Una de las muchas lecciones de la pandemia está relacionada con la capacidad que tienen los humanos para aferrarse a la vida de cualquier forma. Tercamente se justifican en cada acción -a pesar de las impertinencias y la indisciplina- e insisten en dejar su impronta a pesar de las acusaciones que sobre ellos pesan.
Los humanos van por ahí como a quien poco le importa el “qué dirán”, transitan por la vida con desparpajo, cual jovencita bella que paraliza miradas impúberes en medio de la calle.
Ahora recogidos como una mala palabra, se tragan todo entre paredes y esperan que alguien les mienta y les diga vocingleramente que “la pandemia ha terminado” con visos de discurso oficial, en una tierra donde a los que menos se les cree es a los políticos y los dirigentes que nos endosan para gobernarnos.
________________________________________________________________________________
Esperan que alguien les mienta y les diga vocingleramente que “la pandemia ha terminado” con visos de discurso oficial, en una tierra donde a los que menos se les cree es a los políticos
________________________________________________________________________________
Mientras, mis mangos de calle florecen y crecen en Sincelejo, para alegría de mi viejo querido (el VZ) y a manera de nostalgia colgadas en sus ramas -y por primera vez en maduración-para los insaciables e impertinentes niños del vecindario, enclaustrados en sus propias angustias y los temores reales de sus padres; las Iglesias extrañan sin respuestas a sus feligreses arrepentidos por instantes; el colesterol expuesto en la calle hoy es una imagen borrosa como el aceite caliente de cuyo olor no quiero acordarme y todas aquellas cosas que la pandemia nos obligó a olvidar como se olvidan las malas horas.
Ahora hemos aprendido a leer las sonrisas en los ojos de los otros.
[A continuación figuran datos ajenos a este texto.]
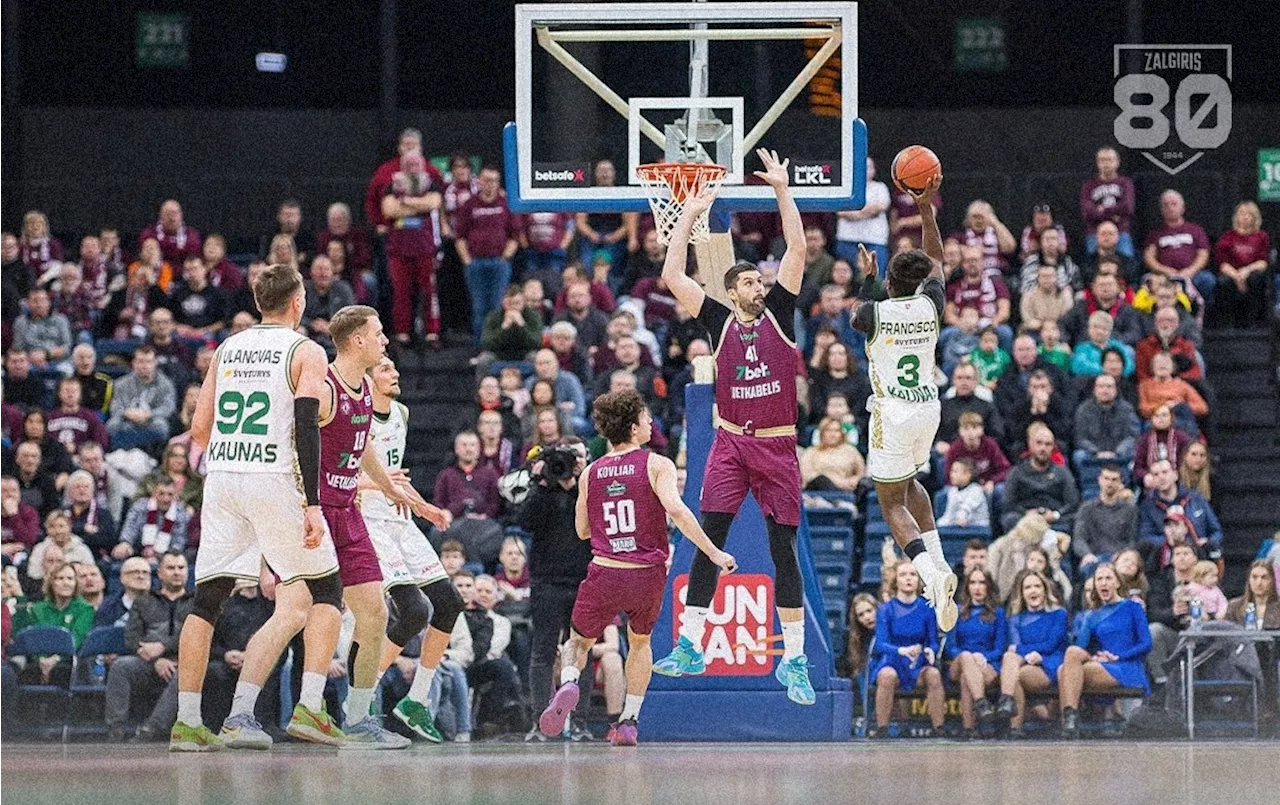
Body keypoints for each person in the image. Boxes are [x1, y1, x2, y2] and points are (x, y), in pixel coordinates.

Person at [649, 150, 818, 703]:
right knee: (707, 539)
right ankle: (691, 643)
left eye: (760, 279)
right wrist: (691, 216)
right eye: (748, 280)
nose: (759, 284)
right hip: (729, 443)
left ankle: (792, 659)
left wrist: (782, 190)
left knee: (782, 550)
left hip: (776, 449)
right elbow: (672, 274)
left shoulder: (783, 313)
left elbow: (796, 249)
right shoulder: (718, 318)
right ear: (733, 289)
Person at [170, 263, 346, 752]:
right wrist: (312, 504)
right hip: (274, 478)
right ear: (298, 302)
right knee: (327, 590)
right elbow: (306, 425)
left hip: (223, 477)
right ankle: (311, 707)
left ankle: (189, 721)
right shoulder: (305, 349)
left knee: (208, 598)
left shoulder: (228, 347)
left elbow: (199, 429)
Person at [537, 390, 736, 745]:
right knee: (640, 643)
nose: (650, 424)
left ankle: (568, 682)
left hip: (605, 569)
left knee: (577, 642)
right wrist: (713, 552)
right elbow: (676, 510)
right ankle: (628, 721)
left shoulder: (591, 472)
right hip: (646, 574)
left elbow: (582, 530)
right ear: (632, 427)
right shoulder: (657, 464)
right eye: (646, 419)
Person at [300, 305, 423, 748]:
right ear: (357, 340)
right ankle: (293, 708)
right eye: (379, 333)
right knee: (303, 612)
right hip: (315, 511)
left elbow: (364, 442)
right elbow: (296, 445)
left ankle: (358, 719)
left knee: (375, 615)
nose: (386, 340)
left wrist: (390, 487)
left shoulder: (366, 390)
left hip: (348, 509)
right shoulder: (324, 385)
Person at [357, 356, 461, 743]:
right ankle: (362, 697)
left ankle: (415, 702)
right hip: (369, 520)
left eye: (394, 367)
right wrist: (383, 486)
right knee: (414, 611)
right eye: (384, 368)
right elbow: (338, 480)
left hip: (400, 520)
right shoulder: (356, 416)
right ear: (367, 379)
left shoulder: (401, 412)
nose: (395, 372)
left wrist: (424, 506)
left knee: (448, 603)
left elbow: (396, 475)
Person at [104, 550, 193, 742]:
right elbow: (131, 638)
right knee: (121, 666)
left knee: (186, 673)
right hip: (149, 663)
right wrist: (157, 659)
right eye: (170, 568)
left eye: (181, 568)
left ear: (187, 572)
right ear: (159, 573)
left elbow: (196, 637)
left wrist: (163, 647)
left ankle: (150, 730)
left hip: (187, 663)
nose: (176, 572)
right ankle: (115, 732)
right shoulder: (143, 601)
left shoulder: (197, 603)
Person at [1056, 563, 1152, 737]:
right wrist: (1096, 654)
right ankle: (1070, 719)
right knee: (1069, 657)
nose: (1104, 582)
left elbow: (1146, 643)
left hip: (1126, 666)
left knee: (1064, 671)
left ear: (1117, 583)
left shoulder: (1132, 607)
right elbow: (1081, 648)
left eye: (1108, 578)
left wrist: (1118, 656)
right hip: (1101, 664)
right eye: (1099, 579)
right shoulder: (1092, 615)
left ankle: (1069, 722)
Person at [867, 560, 945, 738]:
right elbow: (880, 644)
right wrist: (901, 651)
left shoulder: (927, 609)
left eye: (913, 574)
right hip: (893, 661)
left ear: (919, 580)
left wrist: (930, 650)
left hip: (917, 663)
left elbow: (932, 641)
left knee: (933, 674)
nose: (908, 578)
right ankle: (882, 728)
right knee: (887, 676)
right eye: (903, 575)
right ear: (896, 580)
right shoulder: (885, 609)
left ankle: (938, 728)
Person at [380, 150, 444, 349]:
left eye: (416, 164)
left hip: (425, 250)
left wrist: (406, 203)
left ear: (422, 165)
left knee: (430, 293)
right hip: (399, 251)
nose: (412, 168)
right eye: (408, 164)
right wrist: (419, 207)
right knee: (401, 294)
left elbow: (433, 203)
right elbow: (389, 210)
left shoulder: (430, 183)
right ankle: (402, 333)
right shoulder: (392, 185)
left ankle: (432, 333)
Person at [994, 569, 1068, 734]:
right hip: (1024, 664)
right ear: (1022, 593)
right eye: (1027, 587)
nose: (1033, 590)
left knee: (1012, 668)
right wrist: (1025, 654)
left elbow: (1050, 645)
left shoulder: (1059, 614)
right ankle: (1011, 714)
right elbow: (1013, 648)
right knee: (1011, 662)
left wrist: (1029, 653)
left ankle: (1009, 710)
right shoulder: (1014, 619)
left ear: (1044, 590)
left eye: (1037, 586)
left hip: (1050, 664)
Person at [946, 567, 1006, 735]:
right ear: (967, 587)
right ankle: (981, 703)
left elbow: (1000, 648)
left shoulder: (998, 613)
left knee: (968, 677)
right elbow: (951, 648)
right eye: (973, 583)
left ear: (988, 586)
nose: (977, 587)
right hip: (958, 662)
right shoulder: (955, 611)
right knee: (965, 658)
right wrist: (971, 658)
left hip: (988, 663)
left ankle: (969, 728)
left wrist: (982, 657)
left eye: (982, 582)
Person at [12, 561, 94, 684]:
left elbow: (77, 637)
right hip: (38, 660)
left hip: (69, 661)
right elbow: (27, 637)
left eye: (70, 578)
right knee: (28, 672)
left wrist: (56, 659)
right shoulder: (38, 609)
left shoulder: (85, 609)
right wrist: (41, 659)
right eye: (60, 578)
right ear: (51, 582)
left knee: (61, 671)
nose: (66, 583)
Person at [1000, 423, 1079, 533]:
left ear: (1053, 447)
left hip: (1055, 517)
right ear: (1030, 444)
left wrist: (1055, 515)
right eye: (1039, 443)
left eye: (1048, 444)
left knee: (1077, 519)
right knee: (1010, 519)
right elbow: (1008, 502)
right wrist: (1026, 514)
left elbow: (1072, 502)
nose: (1043, 448)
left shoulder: (1062, 472)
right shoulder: (1016, 472)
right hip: (1025, 518)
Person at [1143, 190, 1212, 305]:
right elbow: (1149, 257)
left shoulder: (1195, 230)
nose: (1170, 208)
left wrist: (1191, 270)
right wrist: (1164, 270)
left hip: (1192, 274)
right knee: (1147, 282)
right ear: (1161, 210)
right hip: (1164, 276)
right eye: (1166, 205)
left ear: (1182, 208)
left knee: (1208, 280)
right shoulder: (1155, 233)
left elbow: (1203, 254)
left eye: (1174, 204)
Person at [1211, 201, 1271, 327]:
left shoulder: (1261, 236)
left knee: (1257, 278)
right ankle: (1227, 324)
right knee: (1224, 281)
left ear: (1254, 217)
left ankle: (1252, 323)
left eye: (1248, 214)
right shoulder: (1227, 237)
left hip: (1252, 272)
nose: (1243, 216)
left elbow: (1263, 262)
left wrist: (1246, 271)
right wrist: (1236, 276)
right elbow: (1222, 263)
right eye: (1241, 213)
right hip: (1232, 273)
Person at [107, 346, 177, 453]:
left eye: (148, 362)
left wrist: (149, 414)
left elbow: (168, 407)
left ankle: (151, 455)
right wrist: (127, 413)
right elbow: (115, 407)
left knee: (161, 427)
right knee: (112, 426)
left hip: (152, 420)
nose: (144, 366)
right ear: (134, 363)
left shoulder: (166, 384)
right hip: (127, 420)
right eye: (140, 361)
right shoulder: (121, 384)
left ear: (155, 363)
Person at [1072, 465, 1137, 574]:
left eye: (1114, 479)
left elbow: (1132, 539)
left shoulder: (1130, 510)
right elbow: (1079, 539)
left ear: (1121, 482)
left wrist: (1123, 555)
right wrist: (1086, 554)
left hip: (1119, 558)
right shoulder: (1086, 509)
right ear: (1099, 480)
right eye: (1106, 478)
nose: (1109, 483)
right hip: (1094, 557)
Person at [1072, 374, 1140, 474]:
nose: (1105, 390)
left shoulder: (1126, 409)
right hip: (1093, 454)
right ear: (1094, 390)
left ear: (1116, 390)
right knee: (1079, 455)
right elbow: (1080, 437)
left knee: (1134, 453)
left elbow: (1132, 436)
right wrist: (1096, 452)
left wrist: (1117, 452)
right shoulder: (1083, 409)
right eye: (1101, 386)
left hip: (1120, 453)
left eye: (1109, 386)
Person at [1080, 146, 1136, 257]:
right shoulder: (1089, 185)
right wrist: (1113, 214)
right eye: (1102, 160)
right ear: (1097, 163)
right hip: (1095, 234)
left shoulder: (1125, 183)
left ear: (1117, 162)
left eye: (1110, 160)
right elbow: (1087, 212)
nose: (1106, 164)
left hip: (1121, 232)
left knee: (1126, 266)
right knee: (1095, 267)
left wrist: (1102, 210)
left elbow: (1128, 207)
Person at [944, 412, 1010, 492]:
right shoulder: (955, 448)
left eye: (974, 427)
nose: (970, 433)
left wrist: (992, 481)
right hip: (963, 486)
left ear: (982, 430)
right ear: (960, 431)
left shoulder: (990, 445)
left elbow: (1005, 469)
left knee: (1000, 489)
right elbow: (948, 475)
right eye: (966, 428)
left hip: (987, 484)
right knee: (945, 492)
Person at [800, 417, 866, 493]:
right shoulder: (811, 451)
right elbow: (807, 476)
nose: (832, 434)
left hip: (848, 487)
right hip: (819, 492)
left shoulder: (850, 450)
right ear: (822, 433)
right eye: (828, 430)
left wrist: (855, 479)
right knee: (821, 480)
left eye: (836, 431)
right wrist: (835, 480)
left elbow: (861, 473)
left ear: (841, 433)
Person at [1132, 405, 1192, 484]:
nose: (1161, 419)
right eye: (1157, 416)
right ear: (1151, 419)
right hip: (1153, 483)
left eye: (1164, 415)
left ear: (1172, 418)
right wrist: (1145, 476)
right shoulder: (1145, 440)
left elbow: (1188, 463)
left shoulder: (1182, 438)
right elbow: (1137, 467)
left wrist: (1177, 474)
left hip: (1178, 481)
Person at [95, 557, 153, 628]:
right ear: (122, 577)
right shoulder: (108, 607)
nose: (141, 576)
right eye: (135, 572)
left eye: (145, 572)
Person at [937, 458, 989, 528]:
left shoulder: (976, 490)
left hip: (978, 528)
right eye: (951, 471)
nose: (951, 475)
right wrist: (937, 525)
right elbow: (949, 515)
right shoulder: (952, 491)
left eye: (955, 471)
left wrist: (961, 517)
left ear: (967, 475)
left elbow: (966, 509)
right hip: (959, 527)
Por culpa de los tapabocas, los barbijos, las mascarillas, los nasobucos, los cubrebocas o como se llamen en cualquier latitud. Ahora son los adminículos más populares y necesarios en el vestuario de los humanos.
La mayoría solo dejan ver los ojos -el espejo del alma dirían los románticos- y a través de ellos, esperamos encontrar esa alma perdida -por la distancia obligada- cuando nos topamos con alguien en un fugaz encuentro por la calle esquiva que nos permite visitar la disciplina o la indisciplina.
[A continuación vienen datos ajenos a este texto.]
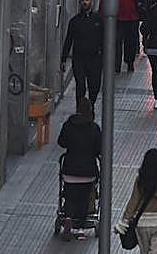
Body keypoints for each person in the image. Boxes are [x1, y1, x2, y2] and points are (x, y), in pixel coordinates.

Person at [115, 148, 157, 254]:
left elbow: (133, 202)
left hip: (144, 222)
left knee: (145, 251)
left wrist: (124, 222)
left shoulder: (141, 181)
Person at [57, 98, 102, 239]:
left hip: (70, 169)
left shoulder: (69, 125)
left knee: (69, 195)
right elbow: (98, 149)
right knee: (84, 198)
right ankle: (81, 230)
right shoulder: (94, 128)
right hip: (88, 171)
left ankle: (68, 219)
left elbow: (61, 142)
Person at [61, 0, 103, 107]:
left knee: (94, 85)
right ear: (80, 2)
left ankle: (91, 106)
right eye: (83, 0)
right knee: (80, 85)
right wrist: (63, 59)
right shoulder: (75, 21)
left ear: (91, 2)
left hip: (94, 58)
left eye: (87, 0)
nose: (85, 2)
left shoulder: (98, 19)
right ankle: (80, 109)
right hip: (79, 58)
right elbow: (68, 40)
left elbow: (104, 39)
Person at [114, 0, 144, 73]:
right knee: (117, 42)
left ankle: (129, 62)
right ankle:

Dudamos al principio ¿será o no será? ¿es o no es? Buscamos y rastreamos en la memoria frágil del encierro y encontramos algún rastro que se nos parezca esos ojos a quien teníamos registrado en la memoria como Daniel el Poeta, Grimaldi el Pintor, Eunaldo de Cotoprix, los de un “poenarista” como William, la dulce mirada de Lina Guarnipa, la mirada de Poetas como Beatriz, Mirlena o Cata, el busiraco de los ojos de Lucho Ortiz, la diminuta mirada de Ignacio al frente de su mar en Tolú, los espejos claros de Cristo el Poeta en un balcón, la negra mirada con altura de M2, los viejos ojos del Poeta Ricardo, el mar perdido en la mirada de Del Río, el Poeta, los ojos de berenjena de Amaury el narrador y novelista y la mirada de Pacho Atencia que extraña Luz Elena.
Habrá que reponerse con un ejercicio de memoria de los ojos. Aprender a entender y a conocer las sonrisas en las miradas de quienes se han ausentado en estos tiempos.
Bastante nos costará acostumbrarnos a sonreír sin ser visto. A reconocer en la mirada una pizca de sonrisa que la acompaña, a desarrollar otro órgano extrasensorial que detecte cuando el otro o la otra esté sonriendo; si la evolución hace bien su trabajo.
Coda: “No sé por qué destino/ de hierro vino el pájaro/con las alas quemadas, /dando golpes de ciego por el aire.” (Giovanni Quessep – Esplendor. Carta imaginaria,1988).